Wear lightweight nighttime ware, as well as light bedding sheets that will keep moisture away from the skin.
• Melatonin Supplement
Take a .5 milligram of a melatonin supplement about 2 hours before going to bed. Melatonin is a hormone produced by the pineal gland, which is located just above the middle of the brain. The pineal gland is naturally inactive during the day, but when it is time to go to bed, it turns on, releasing melatonin into the blood system. Women going through menopause have a disruptive melatonin flow and thus sleeplessness occurs. Taking a light dose of a melatonin supplement helps to make up for its loss during menopause, allowing women to have a more restful, "nightmareless" night.
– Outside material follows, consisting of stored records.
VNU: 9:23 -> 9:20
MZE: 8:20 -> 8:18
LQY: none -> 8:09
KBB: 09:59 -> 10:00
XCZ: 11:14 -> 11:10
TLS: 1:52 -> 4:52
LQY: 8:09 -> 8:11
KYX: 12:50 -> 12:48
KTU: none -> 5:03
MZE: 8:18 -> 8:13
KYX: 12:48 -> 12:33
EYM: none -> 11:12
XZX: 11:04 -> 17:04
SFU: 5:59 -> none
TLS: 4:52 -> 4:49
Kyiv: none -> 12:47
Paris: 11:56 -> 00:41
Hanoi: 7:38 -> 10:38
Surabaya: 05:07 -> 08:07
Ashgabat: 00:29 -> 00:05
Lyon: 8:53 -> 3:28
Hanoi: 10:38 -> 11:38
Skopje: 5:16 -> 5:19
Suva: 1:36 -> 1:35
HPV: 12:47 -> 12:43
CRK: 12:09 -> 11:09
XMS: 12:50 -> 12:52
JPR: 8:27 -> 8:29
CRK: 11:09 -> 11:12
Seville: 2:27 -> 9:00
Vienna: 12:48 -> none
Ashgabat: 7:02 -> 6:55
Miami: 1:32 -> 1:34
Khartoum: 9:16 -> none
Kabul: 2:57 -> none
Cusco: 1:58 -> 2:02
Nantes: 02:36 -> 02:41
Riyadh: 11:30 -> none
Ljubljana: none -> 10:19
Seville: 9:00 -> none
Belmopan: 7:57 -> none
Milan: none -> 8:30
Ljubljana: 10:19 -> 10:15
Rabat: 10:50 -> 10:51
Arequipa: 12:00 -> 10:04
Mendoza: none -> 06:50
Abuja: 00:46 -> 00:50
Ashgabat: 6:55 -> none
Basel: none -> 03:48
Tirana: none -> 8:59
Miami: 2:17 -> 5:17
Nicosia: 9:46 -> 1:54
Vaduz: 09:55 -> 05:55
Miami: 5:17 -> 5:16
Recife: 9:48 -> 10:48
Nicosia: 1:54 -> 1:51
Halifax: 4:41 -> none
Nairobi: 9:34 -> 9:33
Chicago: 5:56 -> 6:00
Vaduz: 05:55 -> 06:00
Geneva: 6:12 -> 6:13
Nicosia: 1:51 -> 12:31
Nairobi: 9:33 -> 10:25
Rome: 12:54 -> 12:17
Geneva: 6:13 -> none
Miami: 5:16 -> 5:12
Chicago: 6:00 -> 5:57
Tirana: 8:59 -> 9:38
Everyone experiences nightmares for a variety of reasons. However, menopausal women experiences them due to hormone and body changes. Menopausal nightmares can be alleviated with some lifestyle changes and help from your physician. There are many natural and organic herbs that can help with menopause insomnia and dietary changes that include eating more plant-based, high-fiber, low fat foods into your daily regiment. Menopausal women do not need to suffer with nightmares, there is help.